Tiny clustered blooms are white, varying to lavender, with purple spots. They appear in  multi-layered tiers from summer to early fall. If seed heads are left intact, they create a delightful appearance in the winter landscape, contrasting nicely with the plant’s rigid bare stems. They also provide a valuable source of food for birds at a time when insects are less available. This is one natural way to control pests without chemicals.

But what are the really wonderful qualities of this plant that make me choose it as my favorite? First, it is a very low-maintenance plant. It is easily grown in a wide range of growing conditions, from sun to part-shade and dry to moist soil. Admittedly, this mint’s showy, fragrant flowers are happiest in sun, but they really handle some shade well.

It does well in clay and is deer resistant

In our garden, we have found that Hoary Mountain-mint seems very much at home in our fairly heavy Randolph County clay soil. This is a huge plus! It is also drought tolerant and grows very well, even in dry soil. With its strong roots and tolerance for varying soil conditions, it can help to stop erosion. It is truly wonderful that Hoary Mountain-mint doesn’t seem to mind our summers, which seem to be extremely hot and dry during some years, this past one included.

Hoary Mountain-mint is beautiful, fragrant, low maintenance, and beneficial to many pollinators.
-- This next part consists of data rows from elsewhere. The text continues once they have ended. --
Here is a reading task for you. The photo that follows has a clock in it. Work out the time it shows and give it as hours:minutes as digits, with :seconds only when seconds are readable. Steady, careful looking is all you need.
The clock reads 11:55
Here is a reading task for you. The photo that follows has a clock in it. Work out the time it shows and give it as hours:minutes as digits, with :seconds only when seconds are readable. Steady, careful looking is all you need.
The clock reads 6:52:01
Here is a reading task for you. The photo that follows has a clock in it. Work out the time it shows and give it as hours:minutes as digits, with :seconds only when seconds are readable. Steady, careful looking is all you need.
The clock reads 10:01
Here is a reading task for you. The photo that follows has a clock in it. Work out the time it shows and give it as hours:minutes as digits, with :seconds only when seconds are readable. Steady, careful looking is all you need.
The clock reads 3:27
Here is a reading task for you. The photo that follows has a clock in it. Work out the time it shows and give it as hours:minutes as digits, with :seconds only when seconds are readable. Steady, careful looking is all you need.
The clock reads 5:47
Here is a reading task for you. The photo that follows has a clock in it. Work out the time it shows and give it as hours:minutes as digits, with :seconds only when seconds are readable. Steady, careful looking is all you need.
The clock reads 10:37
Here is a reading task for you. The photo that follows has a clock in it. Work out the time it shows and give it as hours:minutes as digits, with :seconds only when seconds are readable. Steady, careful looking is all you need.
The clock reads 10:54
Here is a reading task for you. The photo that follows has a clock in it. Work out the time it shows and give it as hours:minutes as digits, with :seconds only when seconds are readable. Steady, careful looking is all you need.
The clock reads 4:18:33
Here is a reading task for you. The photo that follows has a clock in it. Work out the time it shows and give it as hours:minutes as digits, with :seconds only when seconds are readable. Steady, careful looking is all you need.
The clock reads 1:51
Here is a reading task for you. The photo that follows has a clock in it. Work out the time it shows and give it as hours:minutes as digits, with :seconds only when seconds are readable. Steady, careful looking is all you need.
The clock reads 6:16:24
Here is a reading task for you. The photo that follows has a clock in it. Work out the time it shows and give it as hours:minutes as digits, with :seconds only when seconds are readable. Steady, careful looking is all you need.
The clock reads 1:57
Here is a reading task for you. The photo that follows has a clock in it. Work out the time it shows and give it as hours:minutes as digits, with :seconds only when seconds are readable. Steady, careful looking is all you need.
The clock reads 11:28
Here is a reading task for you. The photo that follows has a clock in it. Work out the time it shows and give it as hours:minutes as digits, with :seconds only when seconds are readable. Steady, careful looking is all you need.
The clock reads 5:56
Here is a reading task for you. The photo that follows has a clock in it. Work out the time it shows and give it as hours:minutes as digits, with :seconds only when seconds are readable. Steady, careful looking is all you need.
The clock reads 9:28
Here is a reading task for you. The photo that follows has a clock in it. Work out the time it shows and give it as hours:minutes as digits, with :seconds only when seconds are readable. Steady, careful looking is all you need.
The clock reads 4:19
There is one more trait that has landed it such a special place in this gardener’s heart: Hoary Mountain-mint is highly deer resistant. In our area, as in many places, there is an overabundance of deer. This is the result of habitat loss, absence of natural predators, and other factors. This mountain-mint provides a beautiful bounty of nectar and pollen despite less than ideal conditions that plague less hardy plants.

This plant should do well in most Piedmont gardens as a mid-border flower or in a meadow garden. Because it is such a strong plant, it can be a bit aggressive. If it starts to expand too much, it is easy to pull it out. You can then share this fantastic perennial with a friend.

By Pat Holder
Native Plant News – Spring 2023

Pat Holder is the coordinator of the North Carolina Native Plant Society’s Native Plant Habitat Certification Program. She is passionate about native plants and their critical connection to the animal life in their surrounding ecosystem. Pat loves working with applicants for certification.  She is inspired by their hard work and  compelling stories.